Good afternoon.
We are getting an education in science and statistics after today’s news that the Food and Drug Administration recommended a pause in using Johnson & Johnson/Janssen vaccine.
The FDA’s recommendation – which will be viewed as an order by Delaware and other localities – comes after a rare blood clot type showed up in about one in a million vaccine doses.
The delay is another bump in the road in Delaware’s impressive vaccination effort that juggles first and second doses of Moderna and Pfizer vaccines.
Without an ample supply of J&J vaccine, the percentage of the state’s total population with at least one dose will struggle to move to the 50 percent threshold. Gov. John Carney said the figure now stands at 38 percent.
The current number is below the figure that many public health officials see as necessary to put a big dent in the recent uptick or as Carney calls a “mini-surge” in cases.
Of late, we have seen more calls for prioritizing getting the first doses out and delaying the second dose to get more people immunized. The emphasis in Delaware is on getting both doses and keeping the first vaccinations on the waiting list.
Granted, J&J vaccine supplies were tight with or without a pause. A manufacturing snafu had already led to a sharp reduction in J&J vaccine shipments during the next few weeks.
The question one might ask at this point is why wasn’t this problem detected in trials.
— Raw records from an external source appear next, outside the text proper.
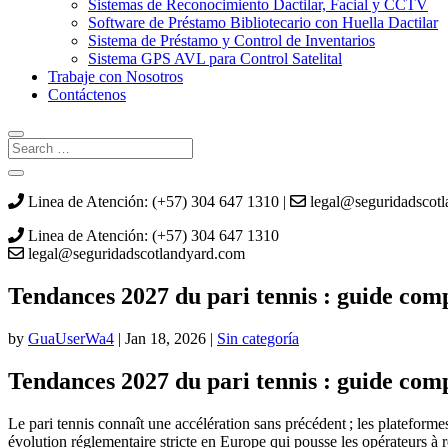
Sistemas de Reconocimiento Dactilar, Facial y CCTV
Software de Préstamo Bibliotecario con Huella Dactilar
Sistema de Préstamo y Control de Inventarios
Sistema GPS AVL para Control Satelital
Trabaje con Nosotros
Contáctenos
Linea de Atención: (+57) 304 647 1310 |
legal@seguridadscot
Linea de Atención: (+57) 304 647 1310
legal@seguridadscotlandyard.com
Tendances 2027 du pari tennis : guide comp
by
GuaUserWa4
|
Jan 18, 2026
|
Sin categoría
Tendances 2027 du pari tennis : guide comp
Le pari tennis connaît une accélération sans précédent ; les plateformes
évolution réglementaire stricte en Europe qui pousse les opérateurs à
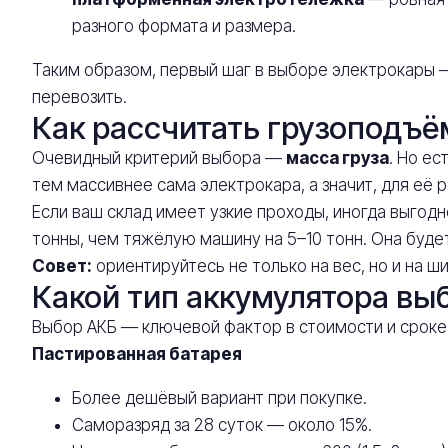
разного формата и размера.
Таким образом, первый шаг в выборе электрокары 
перевозить.
Как рассчитать грузоподъё
Очевидный критерий выбора —
масса груза
. Но е
тем массивнее сама электрокара, а значит, для её
Если ваш склад имеет узкие проходы, иногда выгод
тонны, чем тяжёлую машину на 5–10 тонн. Она буде
Совет:
ориентируйтесь не только на вес, но и на ш
Какой тип аккумулятора вы
Выбор АКБ — ключевой фактор в стоимости и сроке
Пастированная батарея
Более дешёвый вариант при покупке.
Саморазряд за 28 суток — около 15%.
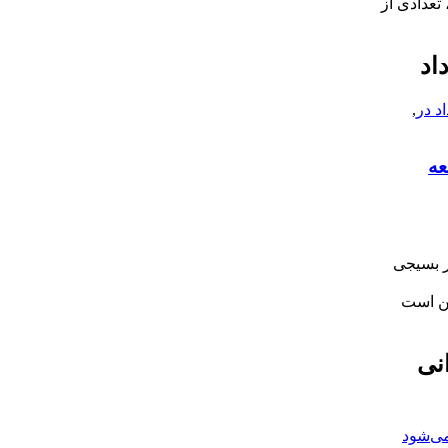
تعدادی از
اد
اد در
,
عه
ار بسیجی
کن است
انی
ی‌‌‌‌شود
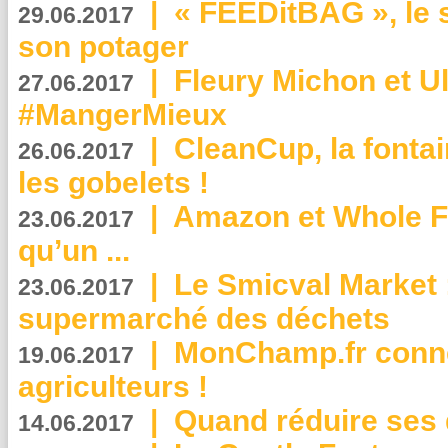
|
« FEEDitBAG », le s
29.06.2017
son potager
|
Fleury Michon et Ul
27.06.2017
#MangerMieux
|
CleanCup, la fontai
26.06.2017
les gobelets !
|
Amazon et Whole F
23.06.2017
qu’un ...
|
Le Smicval Market :
23.06.2017
supermarché des déchets
|
MonChamp.fr conne
19.06.2017
agriculteurs !
|
Quand réduire ses 
14.06.2017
Trials of all three recommended vaccines involved tens of thousands of people, not the millions who have already received vaccines. The odds of detecting clots were low.
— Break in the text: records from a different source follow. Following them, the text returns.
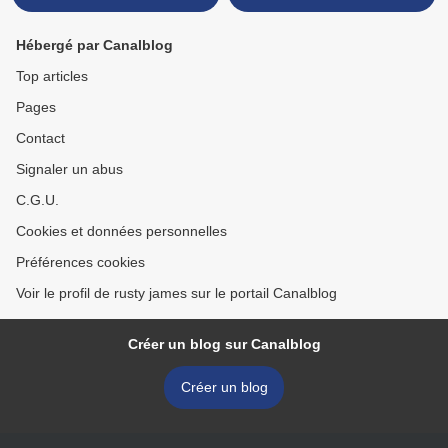
Hébergé par Canalblog
Top articles
Pages
Contact
Signaler un abus
C.G.U.
Cookies et données personnelles
Préférences cookies
Voir le profil de rusty james sur le portail Canalblog
Créer un blog sur Canalblog
Créer un blog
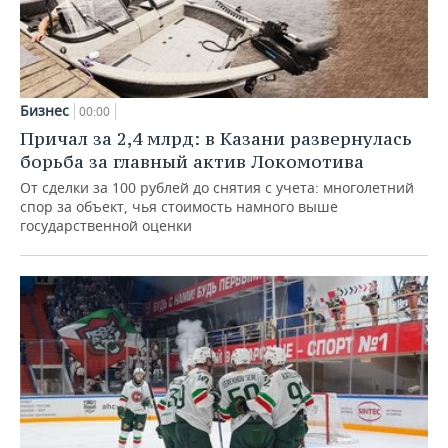
Бизнес
00:00
Причал за 2,4 млрд: в Казани развернулась
борьба за главный актив Локомотива
От сделки за 100 рублей до снятия с учета: многолетний
спор за объект, чья стоимость намного выше
государственной оценки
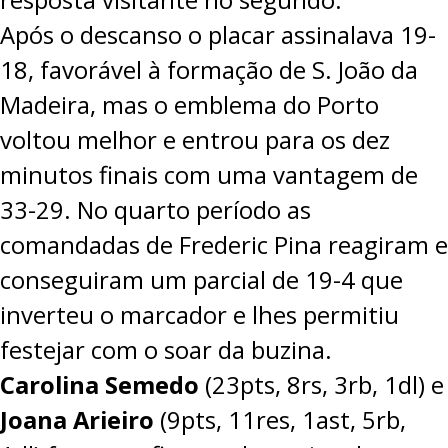
Após o descanso o placar assinalava 19-
18, favorável à formação de S. João da
Madeira, mas o emblema do Porto
voltou melhor e entrou para os dez
minutos finais com uma vantagem de
33-29. No quarto período as
comandadas de Frederic Pina reagiram e
conseguiram um parcial de 19-4 que
inverteu o marcador e lhes permitiu
festejar com o soar da buzina.
Carolina Semedo
(23pts, 8rs, 3rb, 1dl) e
Joana Arieiro
(9pts, 11res, 1ast, 5rb,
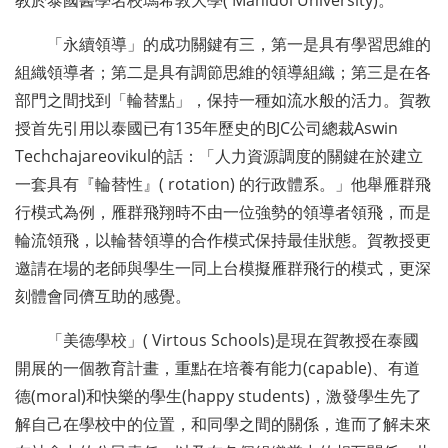
教於泰國醫學名校瑪希敦大學( Mahidol University)。
「永續領導」的成功關鍵有三，第一是具有學習思維的
組織領導者；第二是具有調節思維的領導組織；第三是在各
部門之間找到「輪替點」，保持一種如流水般的活力。賀教
授首先引用以泰國已有135年歷史的BJC公司總裁Aswin
Techchajareovikul的話：「人力資源調度的關鍵在於建立
一套具有『輪替性』( rotation) 的行政體系。」他舉雁群飛
行模式為例，雁群飛翔時不由一位強勢的領導者領飛，而是
輪流領飛，以輪替領導的合作模式保持最佳狀態。賀教授更
邀請在場的老師與學生一同上台模擬雁群飛行的模式，更深
刻體會同儕互助的感覺。
「美德學校」( Virtous Schools)是現在賀教授在泰國
開展的一個教育計畫，重點在培養有能力(capable)、有道
德(moral)和快樂的學生(happy students)，激發學生先了
解自己在學校中的位置，和同學之間的關係，進而了解未來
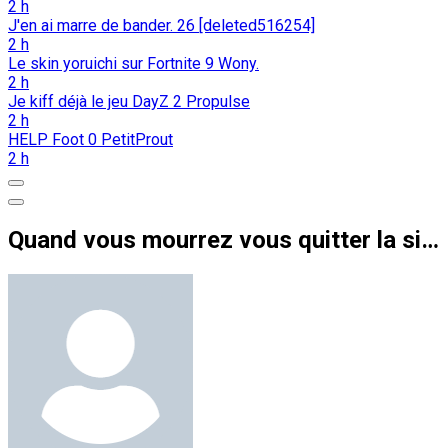
2 h
J'en ai marre de bander.
26
[deleted516254]
2 h
Le skin yoruichi sur Fortnite
9
Wony.
2 h
Je kiff déjà le jeu DayZ
2
Propulse
2 h
HELP Foot
0
PetitProut
2 h
Quand vous mourrez vous quitter la simulation informatique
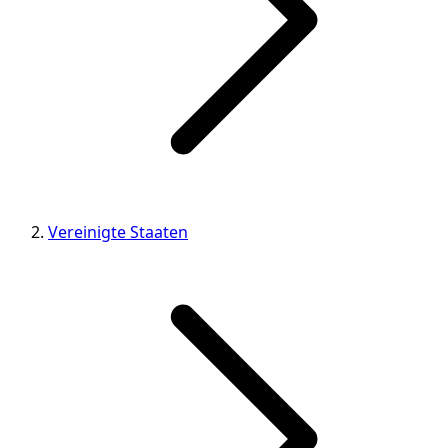
Vereinigte Staaten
The risk can be seen in the Food and Drug Administration giving all vaccines an “emergency use” designation, a sign that not all questions have been answered.
A Centers for Disease Control and Prevention panel will meet on Wednesday to go over the findings and drill down into the nature of the cases.
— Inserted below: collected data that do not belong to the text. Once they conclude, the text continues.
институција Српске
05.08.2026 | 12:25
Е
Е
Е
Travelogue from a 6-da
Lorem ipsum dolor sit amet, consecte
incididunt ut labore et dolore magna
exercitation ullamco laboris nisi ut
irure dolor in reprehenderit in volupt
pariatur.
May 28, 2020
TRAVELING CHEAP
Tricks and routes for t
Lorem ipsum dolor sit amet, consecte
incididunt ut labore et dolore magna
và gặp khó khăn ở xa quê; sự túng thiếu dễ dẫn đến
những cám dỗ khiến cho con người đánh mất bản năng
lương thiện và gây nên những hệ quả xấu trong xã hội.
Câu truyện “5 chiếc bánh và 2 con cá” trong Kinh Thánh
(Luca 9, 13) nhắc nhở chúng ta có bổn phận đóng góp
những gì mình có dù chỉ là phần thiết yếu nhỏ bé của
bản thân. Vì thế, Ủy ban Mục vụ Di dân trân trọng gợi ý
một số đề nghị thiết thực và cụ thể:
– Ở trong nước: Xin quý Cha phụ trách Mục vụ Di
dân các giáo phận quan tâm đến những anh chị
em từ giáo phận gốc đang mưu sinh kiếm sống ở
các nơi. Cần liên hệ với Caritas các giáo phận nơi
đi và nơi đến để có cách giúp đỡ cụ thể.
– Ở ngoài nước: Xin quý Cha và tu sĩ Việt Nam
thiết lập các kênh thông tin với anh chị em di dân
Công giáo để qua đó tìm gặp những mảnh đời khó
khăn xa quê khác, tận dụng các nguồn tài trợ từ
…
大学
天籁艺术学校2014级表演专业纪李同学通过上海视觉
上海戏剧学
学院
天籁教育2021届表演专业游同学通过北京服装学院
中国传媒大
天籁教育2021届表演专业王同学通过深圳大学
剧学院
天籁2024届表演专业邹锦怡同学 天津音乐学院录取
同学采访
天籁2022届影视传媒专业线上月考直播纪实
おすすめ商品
My guess is that vaccinations will be allowed to resume once advisories are issued for population groups at risk, and side effects are examined further.
Based on current reporting, that group appears to include young to middle-aged women, a sizable chunk of the population.
The FDA’s decision is the right one but will come at a cost.
More will now shun the J&J vaccine, even though it is just as effective as others in preventing hospitalizations and deaths.
The pause also casts another shadow on the AstraZeneca two-dose vaccine, which has a similar formulation. AZ is expected to send findings from its trials to the FDA shortly. Similar blood clot reports have surfaced in nations administering the AZ vaccine.
Sadly, many people do not look at the odds and instead act on emotion or misleading or patently false information that shows up on social media and even cable news.
The message worth repeating by the business community and others is that regulators are watching out for us and even a one in a million chance of a severe side effect is too much without further defining the risk and acting accordingly. – Doug Rainey, chief content officer.